# Text passage

--- start ---

Road Reading, Part II

Here’s the second installment of my brief reviews and thoughts on the books I’m reading during our journey. Recommendations are always welcome!

Barrel Fever: Stories and Essays by David Sedaris
I love David Sedaris’ quirky, hilarious, sassy writing. I picked this up for a quick, light laugh but the essays here are far darker (still hilarious but also freakish) than a lot of his other work. If you don’t have a strong stomach, skip this one and read When You Are Engulfed in Flames instead.

“’Do you mind if we make this a no-smoking bench?’ There is no ‘we.’ Our votes automatically cancel one another out. What she meant was, ‘Do you mind if I make this a no-smoking bench?’ This woman was wearing a pair of sandals, which are always a sure sign of trouble. They looked like the sort of shoes Moses might have worn while he chiseled regulations onto stone tablets. I looked at her sandals and at her rapidly moving arms and I crushed my cigarette. I acted like it was no problem and then I stared at the pages of my book, hating her and Moses — the two of them.”

--- end ---

# Entries provided
--- start ---

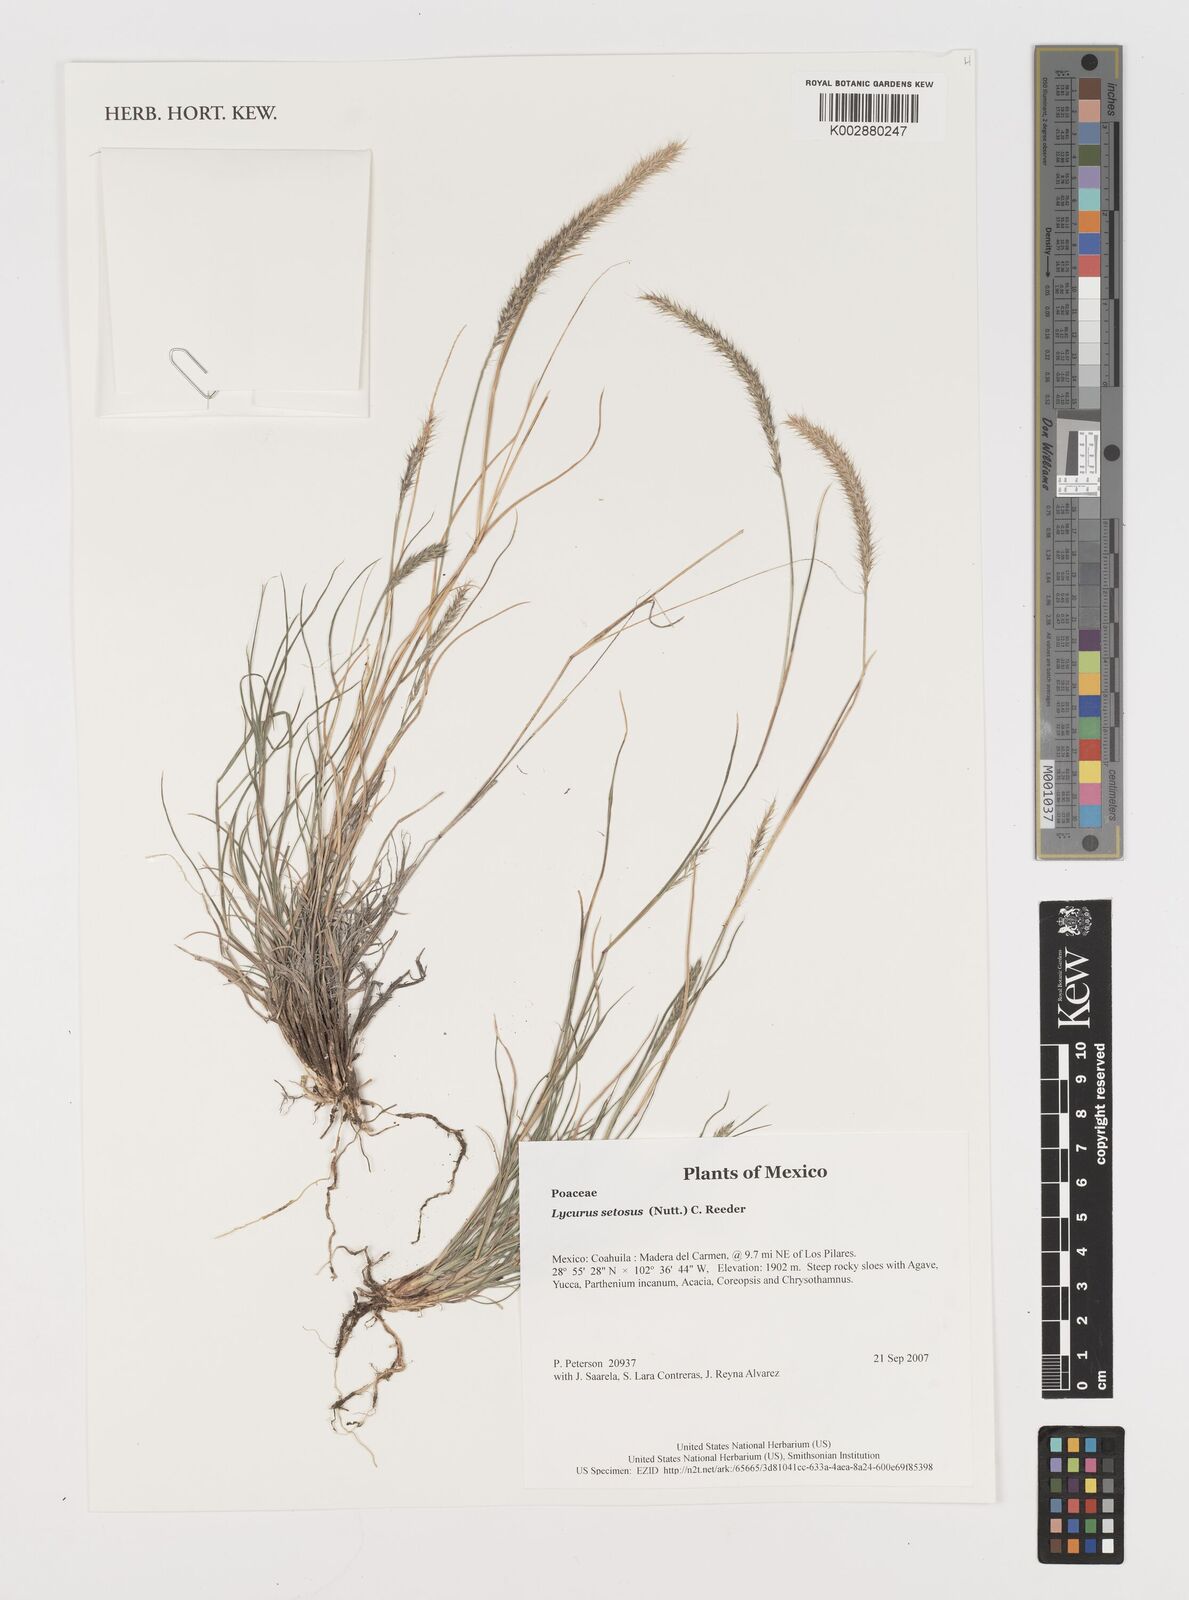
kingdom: Plantae
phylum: Tracheophyta
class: Liliopsida
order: Poales
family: Poaceae
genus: Muhlenbergia
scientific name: Muhlenbergia alopecuroides
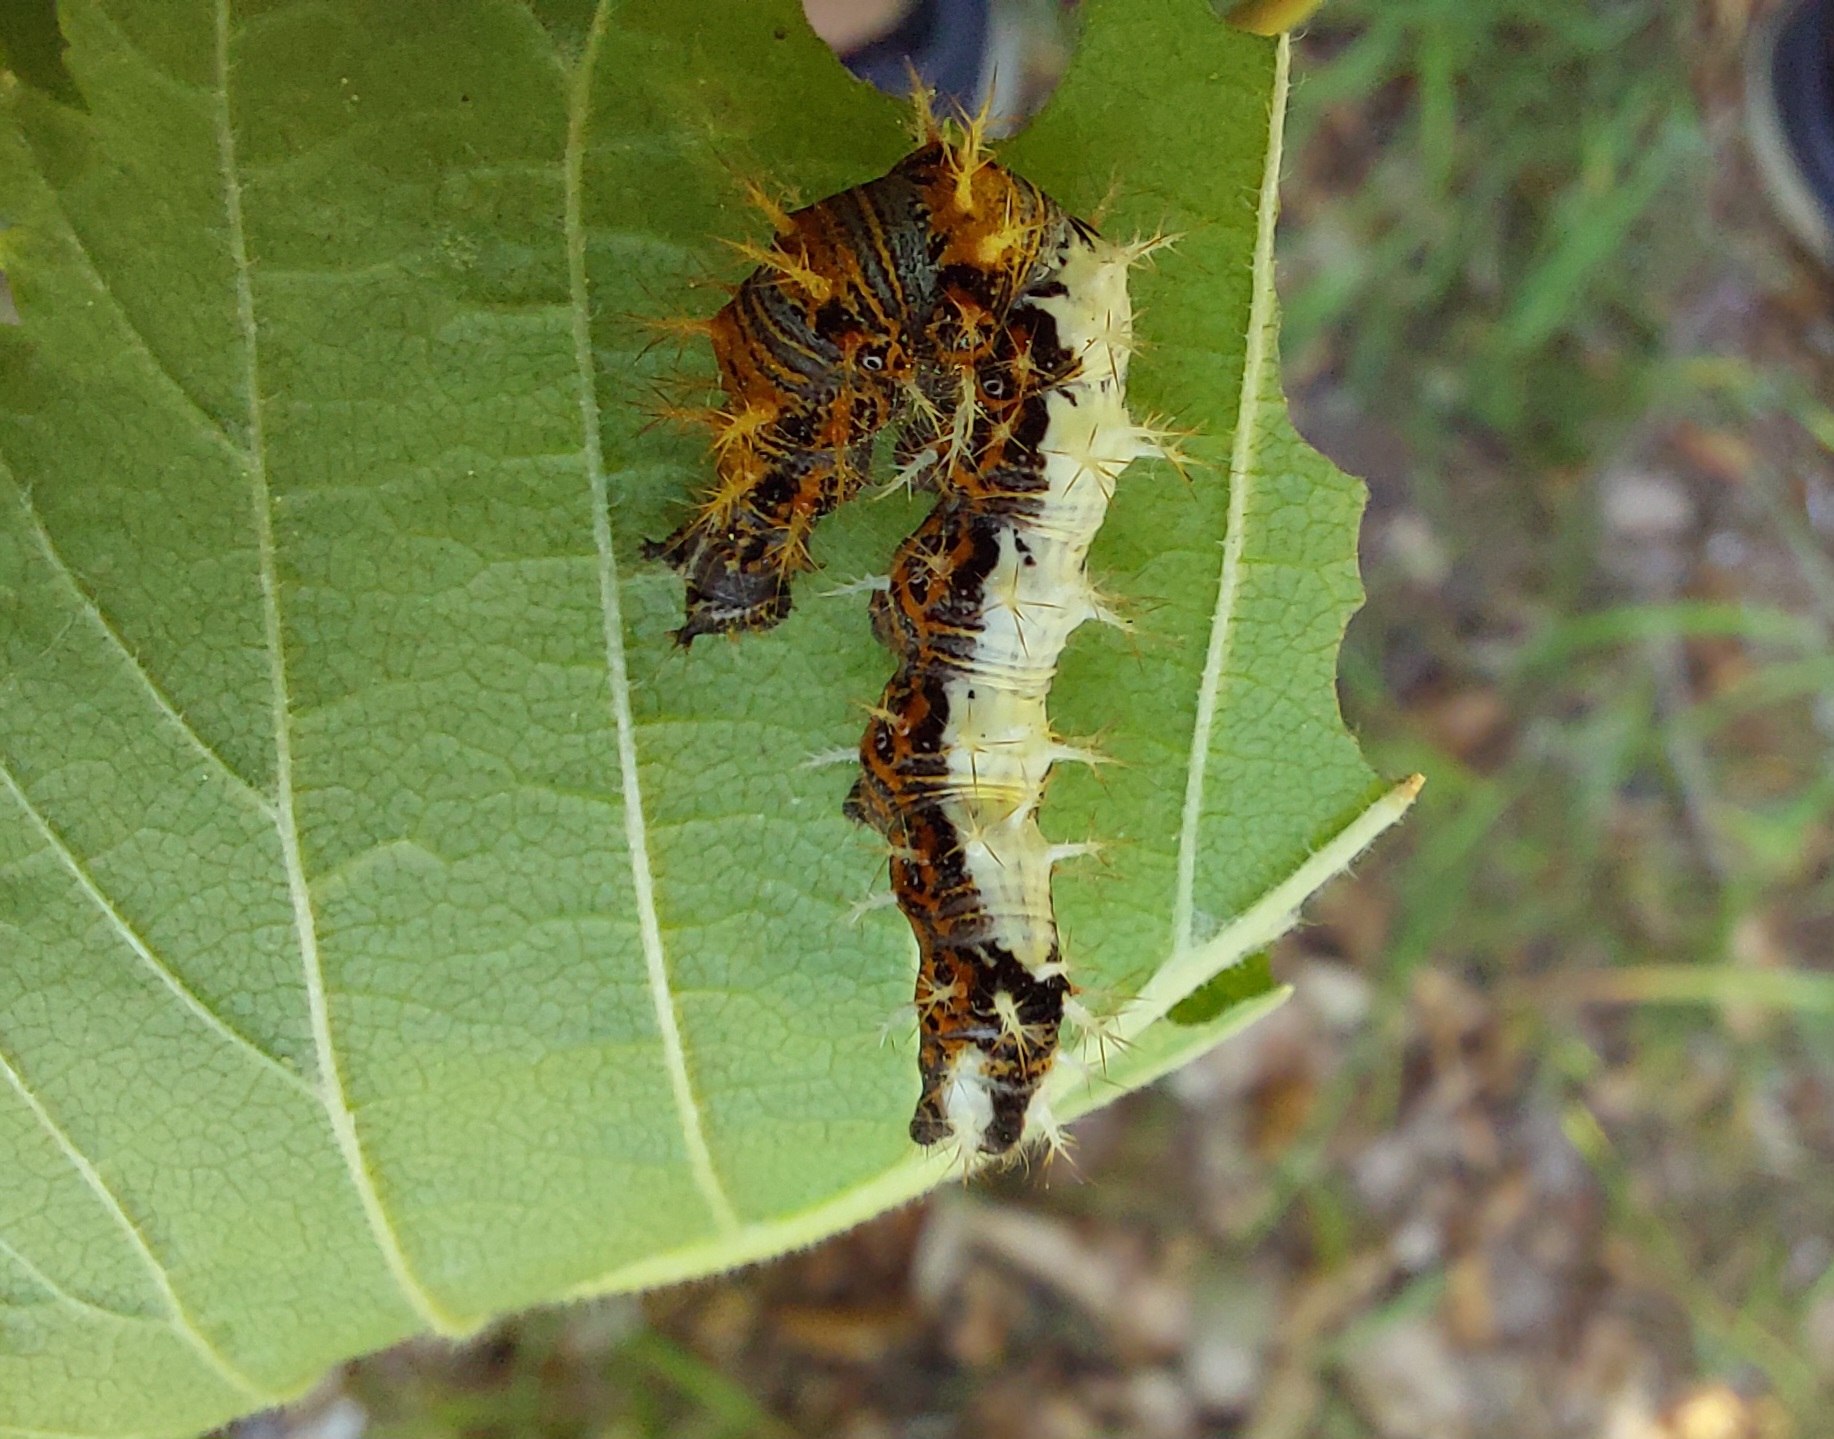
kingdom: Animalia
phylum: Arthropoda
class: Insecta
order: Lepidoptera
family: Nymphalidae
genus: Polygonia
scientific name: Polygonia c-album
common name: Det hvide C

--- end ---

# Stated goal A
In the road reading post, which Sedaris book is recommended to readers without a strong stomach in place of Barrel Fever?
# Stated goal B
Name every adjective the road reading post uses to describe David Sedaris' writing in the sentence that begins "I love David Sedaris'".
# Stated goal C
Pick up the road reading post after its final sentence and write what comes next.
The records have no connection to the road reading post.

# Final result A
When You Are Engulfed in Flames

# Final result B
quirky, hilarious, sassy

# Final result C
Quiet: The Power of Introverts in a World That Can’t Stop Talking by Susan Cain
Wow. If you are an introvert, or married to one, or best friends with one, or… really if you are a human, please read this book. As an introvert who pretends pretty well (?) to be an extrovert (Nate is actually the extrovert – surprise!), this book was illuminating, encouraging, and life-giving to me. Cain cites a lot of intriguing and little-known research about the not-so-great-outcomes of our culture’s obsession with teamwork, brainstorming, and gregariousness. You do you, whoever you are. And note that other people’s needs may differ even more from your own than you realize.

“Introversion- along with its cousins sensitivity, seriousness, and shyness- is now a second-class personality trait, somewhere between a disappointment and a pathology. Introverts living in the Extrovert Ideal are like women in a man’s world, discounted because of a trait that goes to the core of who they are. Extroversion is an enormously appealing personality style, but we’ve turned it into an oppressive standard to which most of us feel we must conform.”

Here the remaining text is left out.